**TASK REQUIREMENTS:**
Pick out each line of the data below that contains the word "element", and copy every such line in full.

— BEGIN PROVIDED INFORMATION —

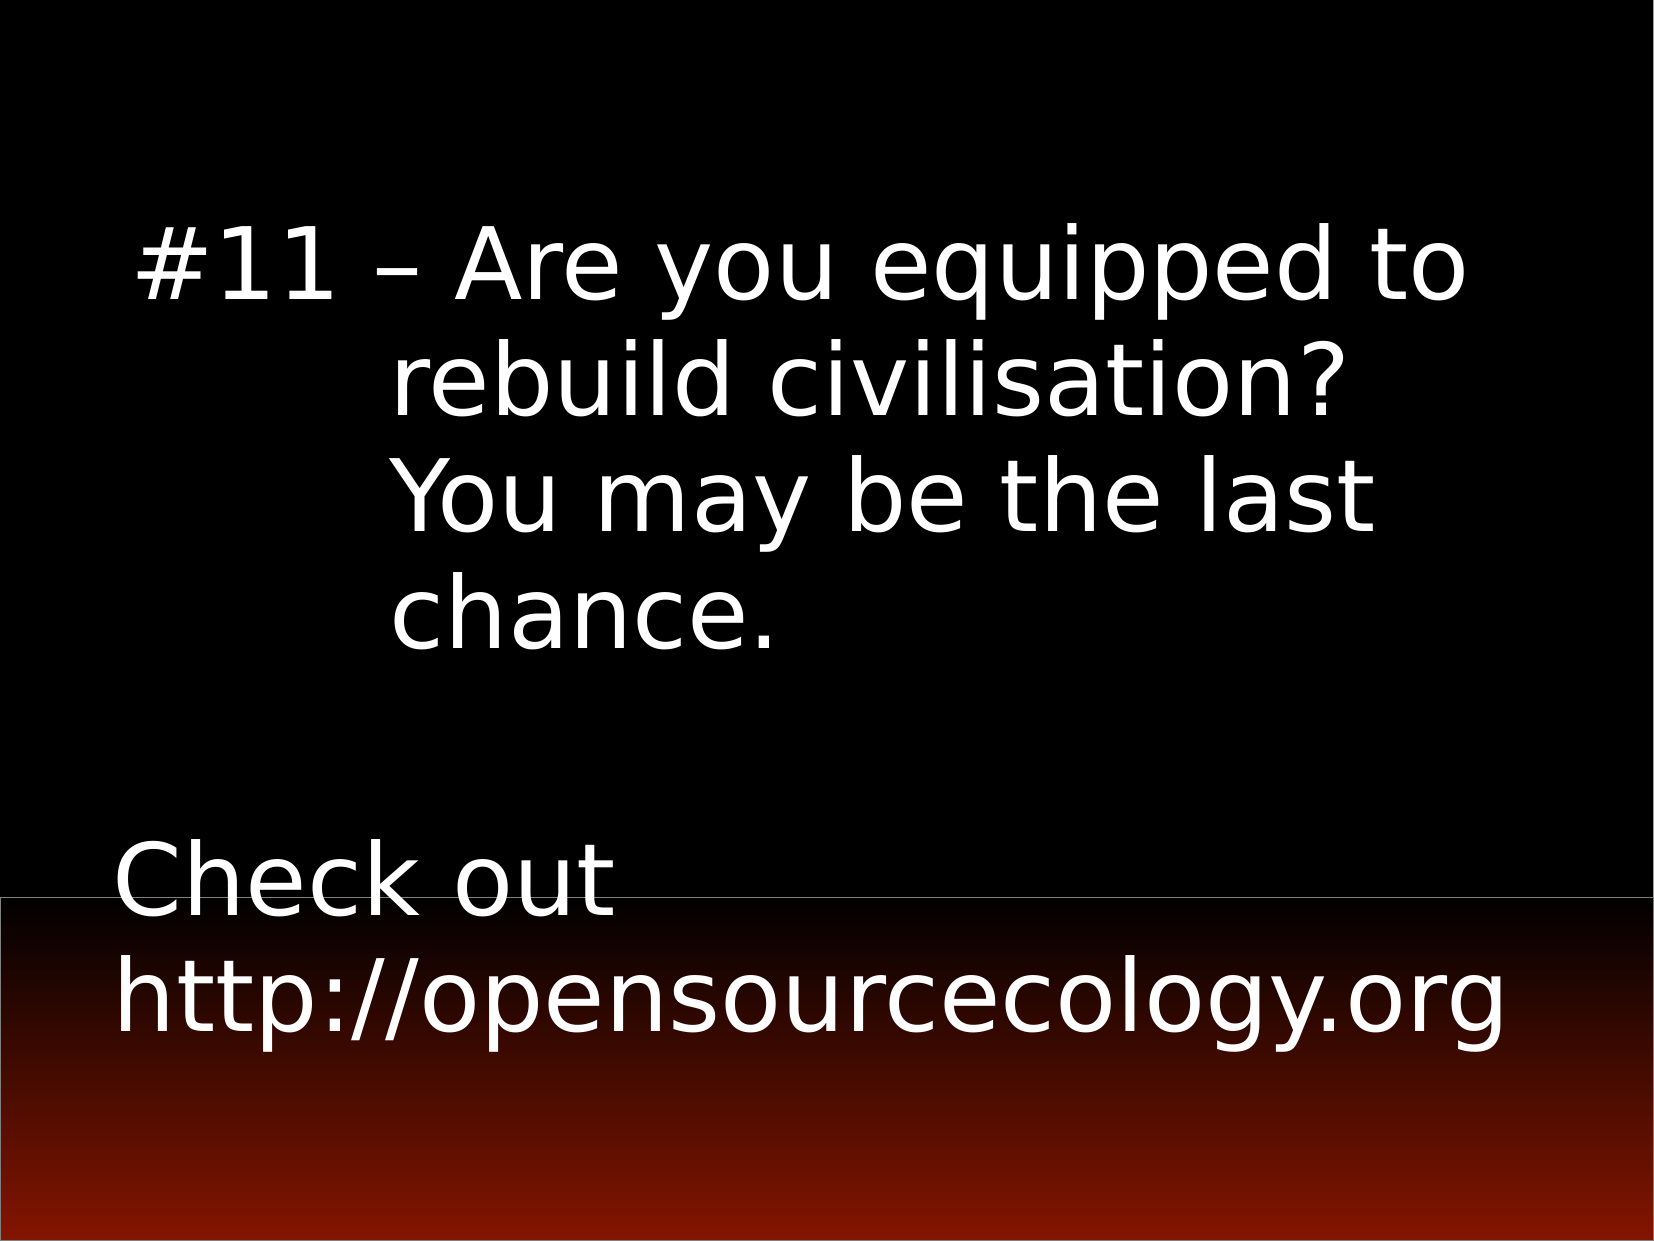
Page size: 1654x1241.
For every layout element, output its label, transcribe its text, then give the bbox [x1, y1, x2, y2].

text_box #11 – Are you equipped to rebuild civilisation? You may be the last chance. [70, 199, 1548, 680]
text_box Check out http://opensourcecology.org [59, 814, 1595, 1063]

— END PROVIDED INFORMATION —
— BEGIN PROVIDED INFORMATION —

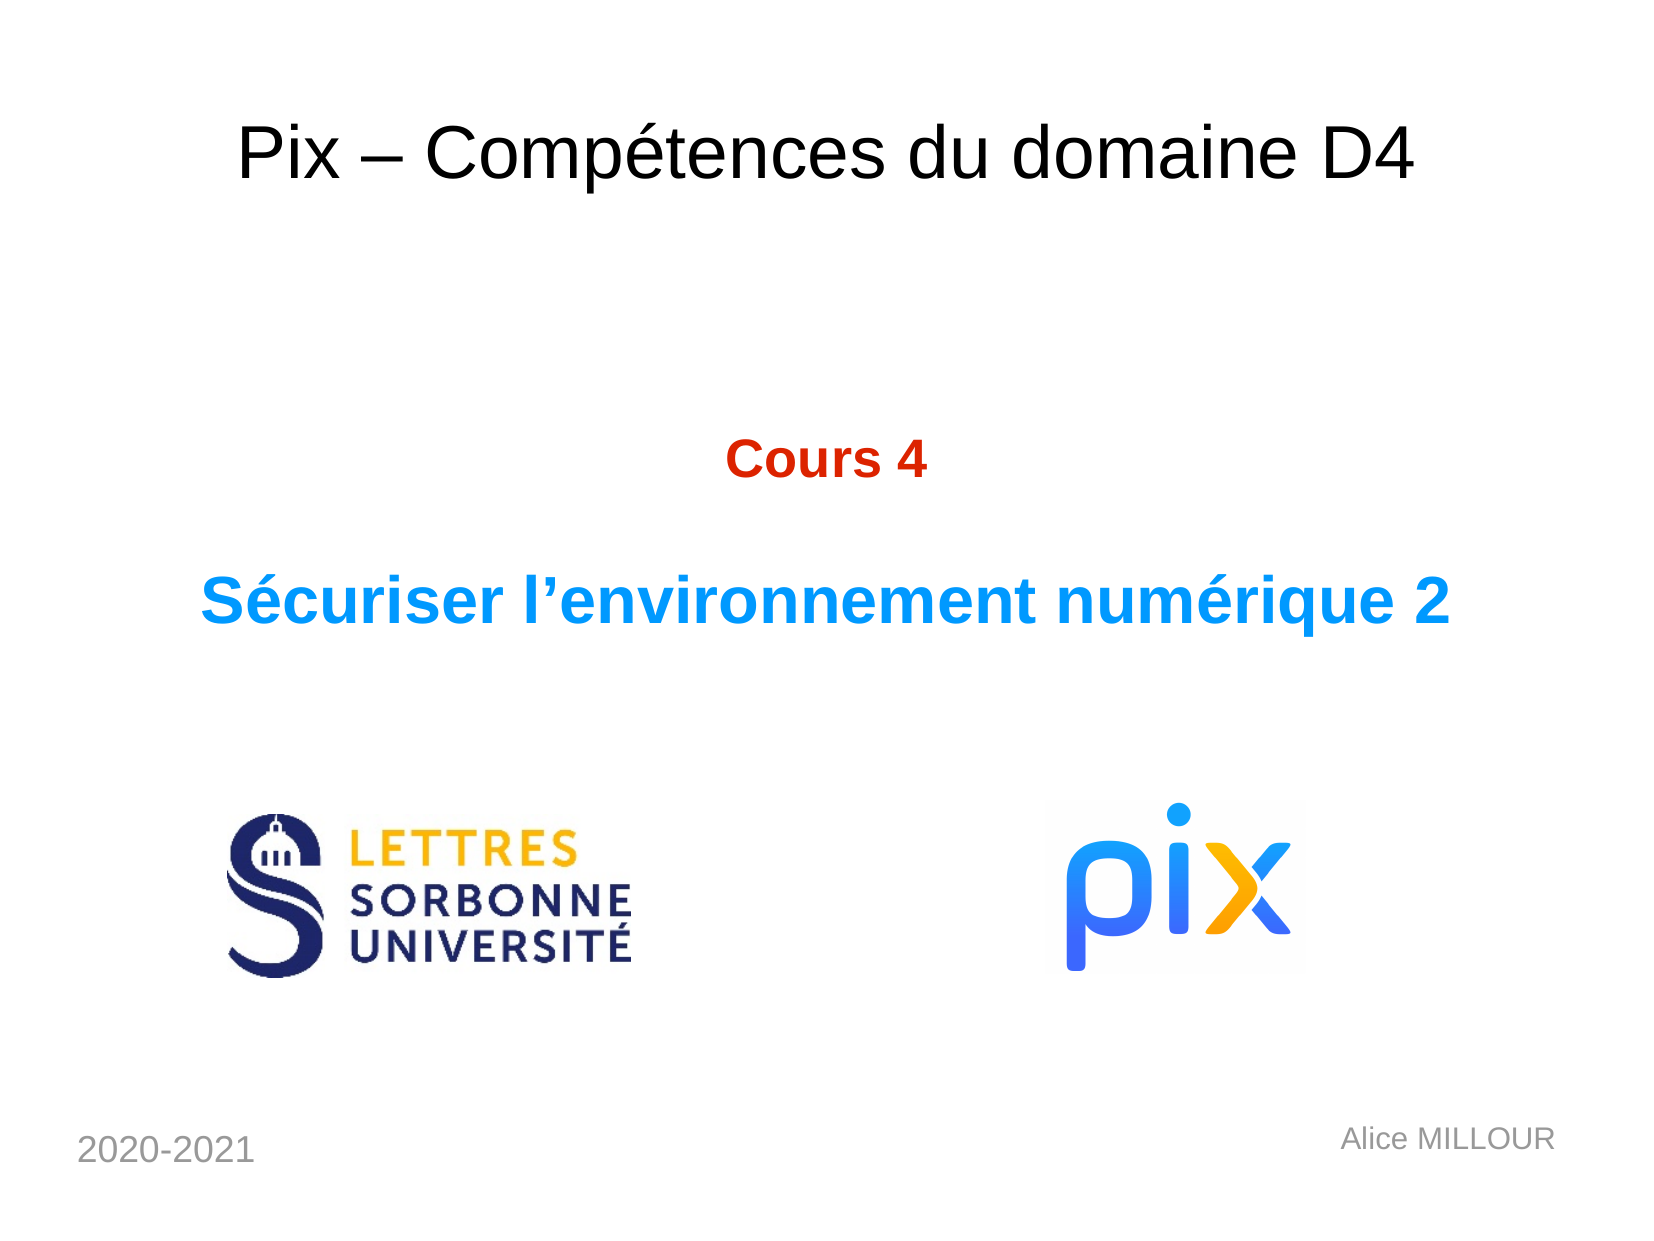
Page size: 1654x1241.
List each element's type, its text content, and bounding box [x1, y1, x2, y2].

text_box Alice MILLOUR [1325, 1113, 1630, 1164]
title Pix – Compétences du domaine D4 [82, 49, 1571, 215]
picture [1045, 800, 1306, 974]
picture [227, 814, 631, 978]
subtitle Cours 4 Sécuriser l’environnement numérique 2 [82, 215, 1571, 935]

— END PROVIDED INFORMATION —

**TASK OUTPUT:**
For every layout element, output its label, transcribe its text, then give the bbox [x1, y1, x2, y2].
List each element's type, its text content, and bounding box [x1, y1, x2, y2].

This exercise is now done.